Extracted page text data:
○ ○ ○ ○ ○

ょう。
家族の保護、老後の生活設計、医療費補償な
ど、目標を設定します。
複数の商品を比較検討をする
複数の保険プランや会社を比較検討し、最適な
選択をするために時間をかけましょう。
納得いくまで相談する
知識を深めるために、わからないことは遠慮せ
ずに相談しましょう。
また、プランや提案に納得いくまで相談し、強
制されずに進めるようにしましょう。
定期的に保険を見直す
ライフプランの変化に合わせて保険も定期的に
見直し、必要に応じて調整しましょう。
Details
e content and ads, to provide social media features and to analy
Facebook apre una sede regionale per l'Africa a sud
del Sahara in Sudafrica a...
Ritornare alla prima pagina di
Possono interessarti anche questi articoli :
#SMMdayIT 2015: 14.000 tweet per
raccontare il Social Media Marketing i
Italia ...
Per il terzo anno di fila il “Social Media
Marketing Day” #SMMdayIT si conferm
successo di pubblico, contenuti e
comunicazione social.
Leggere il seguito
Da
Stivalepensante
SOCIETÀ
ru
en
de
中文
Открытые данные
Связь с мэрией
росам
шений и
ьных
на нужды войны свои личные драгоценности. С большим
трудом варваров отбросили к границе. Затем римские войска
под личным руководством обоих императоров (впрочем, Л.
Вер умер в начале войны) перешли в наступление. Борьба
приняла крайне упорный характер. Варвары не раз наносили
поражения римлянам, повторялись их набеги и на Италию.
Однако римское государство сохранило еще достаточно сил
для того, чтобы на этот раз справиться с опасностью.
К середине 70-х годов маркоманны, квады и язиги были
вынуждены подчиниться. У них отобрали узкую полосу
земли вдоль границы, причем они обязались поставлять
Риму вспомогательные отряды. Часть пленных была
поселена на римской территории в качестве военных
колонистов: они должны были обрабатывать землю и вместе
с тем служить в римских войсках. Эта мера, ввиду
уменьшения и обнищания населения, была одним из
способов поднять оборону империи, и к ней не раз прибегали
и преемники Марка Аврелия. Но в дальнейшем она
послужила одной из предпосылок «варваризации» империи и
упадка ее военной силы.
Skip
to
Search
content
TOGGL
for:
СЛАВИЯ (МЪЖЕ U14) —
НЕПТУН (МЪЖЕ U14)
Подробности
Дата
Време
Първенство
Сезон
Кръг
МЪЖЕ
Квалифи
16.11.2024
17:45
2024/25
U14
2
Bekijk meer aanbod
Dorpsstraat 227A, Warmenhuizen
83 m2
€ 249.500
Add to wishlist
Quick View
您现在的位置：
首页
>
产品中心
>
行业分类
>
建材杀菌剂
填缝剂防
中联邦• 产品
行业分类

○ ○ ○ ○ ○

Go through the data and copy each line exactly as it reads.

(Answer for this exercise):
ょう。
家族の保護、老後の生活設計、医療費補償な
ど、目標を設定します。
複数の商品を比較検討をする
複数の保険プランや会社を比較検討し、最適な
選択をするために時間をかけましょう。
納得いくまで相談する
知識を深めるために、わからないことは遠慮せ
ずに相談しましょう。
また、プランや提案に納得いくまで相談し、強
制されずに進めるようにしましょう。
定期的に保険を見直す
ライフプランの変化に合わせて保険も定期的に
見直し、必要に応じて調整しましょう。
Details
e content and ads, to provide social media features and to analy
Facebook apre una sede regionale per l'Africa a sud
del Sahara in Sudafrica a...
Ritornare alla prima pagina di
Possono interessarti anche questi articoli :
#SMMdayIT 2015: 14.000 tweet per
raccontare il Social Media Marketing i
Italia ...
Per il terzo anno di fila il “Social Media
Marketing Day” #SMMdayIT si conferm
successo di pubblico, contenuti e
comunicazione social.
Leggere il seguito
Da
Stivalepensante
SOCIETÀ
ru
en
de
中文
Открытые данные
Связь с мэрией
росам
шений и
ьных
на нужды войны свои личные драгоценности. С большим
трудом варваров отбросили к границе. Затем римские войска
под личным руководством обоих императоров (впрочем, Л.
Вер умер в начале войны) перешли в наступление. Борьба
приняла крайне упорный характер. Варвары не раз наносили
поражения римлянам, повторялись их набеги и на Италию.
Однако римское государство сохранило еще достаточно сил
для того, чтобы на этот раз справиться с опасностью.
К середине 70-х годов маркоманны, квады и язиги были
вынуждены подчиниться. У них отобрали узкую полосу
земли вдоль границы, причем они обязались поставлять
Риму вспомогательные отряды. Часть пленных была
поселена на римской территории в качестве военных
колонистов: они должны были обрабатывать землю и вместе
с тем служить в римских войсках. Эта мера, ввиду
уменьшения и обнищания населения, была одним из
способов поднять оборону империи, и к ней не раз прибегали
и преемники Марка Аврелия. Но в дальнейшем она
послужила одной из предпосылок «варваризации» империи и
упадка ее военной силы.
Skip
to
Search
content
TOGGL
for:
СЛАВИЯ (МЪЖЕ U14) —
НЕПТУН (МЪЖЕ U14)
Подробности
Дата
Време
Първенство
Сезон
Кръг
МЪЖЕ
Квалифи
16.11.2024
17:45
2024/25
U14
2
Bekijk meer aanbod
Dorpsstraat 227A, Warmenhuizen
83 m2
€ 249.500
Add to wishlist
Quick View
您现在的位置：
首页
>
产品中心
>
行业分类
>
建材杀菌剂
填缝剂防
中联邦• 产品
行业分类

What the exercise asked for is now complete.